13. The electron emitting-device according to claim 12, wherein each of the plurality of deflection electrodes and each of the plurality of cathode electrode are alternately arranged along the deflection direction.

14. The electron emitting-device according to claim 11, wherein the thickness of the plurality of deflection electrodes monotonically decreases along the deflection direction.

15. An image display apparatus, comprising:

a rear plate having a plurality of electron emitting-devices connected to a plurality of scan wirings and a plurality of modulation wirings and arrayed in a matrix; and

a face plate having an anode electrode for accelerating electrons emitted from the electron emitting-devices,

wherein the electron emitting-device is the electron emitting-device according to claim 1.

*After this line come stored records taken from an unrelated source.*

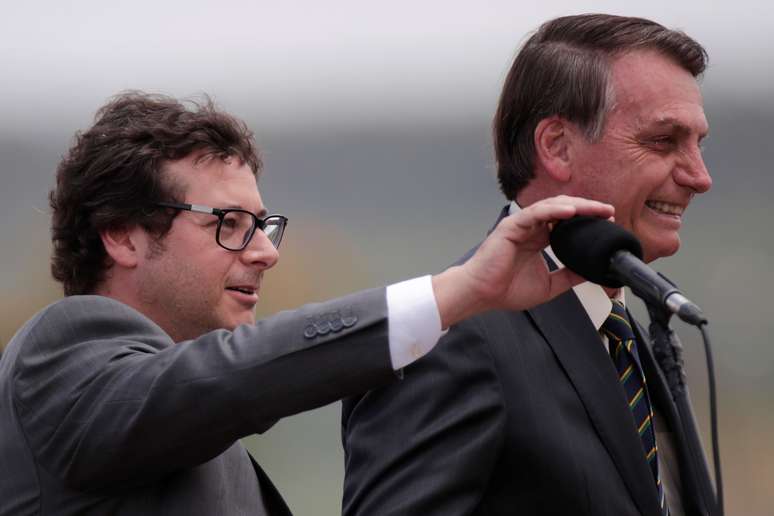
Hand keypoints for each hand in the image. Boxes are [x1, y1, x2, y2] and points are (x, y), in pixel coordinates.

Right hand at [432, 196, 613, 327]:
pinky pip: (535, 213)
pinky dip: (554, 210)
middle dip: (587, 208)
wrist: (482, 294)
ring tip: (596, 209)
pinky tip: (572, 211)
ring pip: (552, 207)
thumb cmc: (506, 289)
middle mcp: (531, 229)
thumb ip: (569, 276)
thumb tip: (592, 272)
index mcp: (539, 239)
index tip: (608, 223)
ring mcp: (521, 225)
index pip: (567, 222)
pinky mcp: (511, 226)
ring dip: (576, 205)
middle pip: (563, 209)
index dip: (587, 220)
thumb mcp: (549, 285)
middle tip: (608, 211)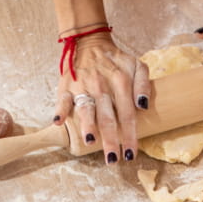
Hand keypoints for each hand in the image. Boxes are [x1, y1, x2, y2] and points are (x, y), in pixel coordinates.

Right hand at [54, 33, 151, 163]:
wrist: (89, 42)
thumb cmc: (115, 60)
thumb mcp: (137, 65)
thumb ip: (144, 84)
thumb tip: (144, 106)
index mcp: (121, 82)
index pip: (127, 114)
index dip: (129, 135)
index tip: (131, 153)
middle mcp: (101, 86)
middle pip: (108, 117)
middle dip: (111, 139)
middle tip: (113, 159)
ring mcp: (82, 86)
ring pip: (86, 108)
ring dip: (87, 125)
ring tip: (90, 141)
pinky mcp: (66, 86)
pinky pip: (62, 99)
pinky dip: (60, 109)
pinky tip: (59, 121)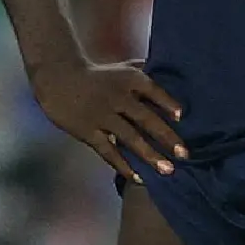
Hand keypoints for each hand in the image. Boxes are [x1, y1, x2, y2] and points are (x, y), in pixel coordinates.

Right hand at [32, 61, 186, 183]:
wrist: (60, 78)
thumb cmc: (100, 75)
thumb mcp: (125, 68)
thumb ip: (148, 72)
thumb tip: (176, 73)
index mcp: (131, 80)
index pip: (154, 91)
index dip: (169, 103)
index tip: (183, 116)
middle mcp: (119, 98)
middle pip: (146, 118)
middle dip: (167, 137)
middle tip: (185, 154)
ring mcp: (103, 116)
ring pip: (130, 138)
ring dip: (150, 155)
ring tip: (167, 170)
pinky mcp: (88, 132)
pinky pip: (108, 151)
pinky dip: (123, 165)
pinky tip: (138, 177)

16. An image display apparatus, comprising:

a rear plate having a plurality of electron emitting-devices connected to a plurality of scan wirings and a plurality of modulation wirings and arrayed in a matrix; and

a face plate having an anode electrode for accelerating electrons emitted from the electron emitting-devices,

wherein the electron emitting-device is the electron emitting-device according to claim 5

17. An image display apparatus, comprising:

a rear plate having a plurality of electron emitting-devices connected to a plurality of scan wirings and a plurality of modulation wirings and arrayed in a matrix; and

a face plate having an anode electrode for accelerating electrons emitted from the electron emitting-devices,

wherein the electron emitting-device is the electron emitting-device according to claim 11.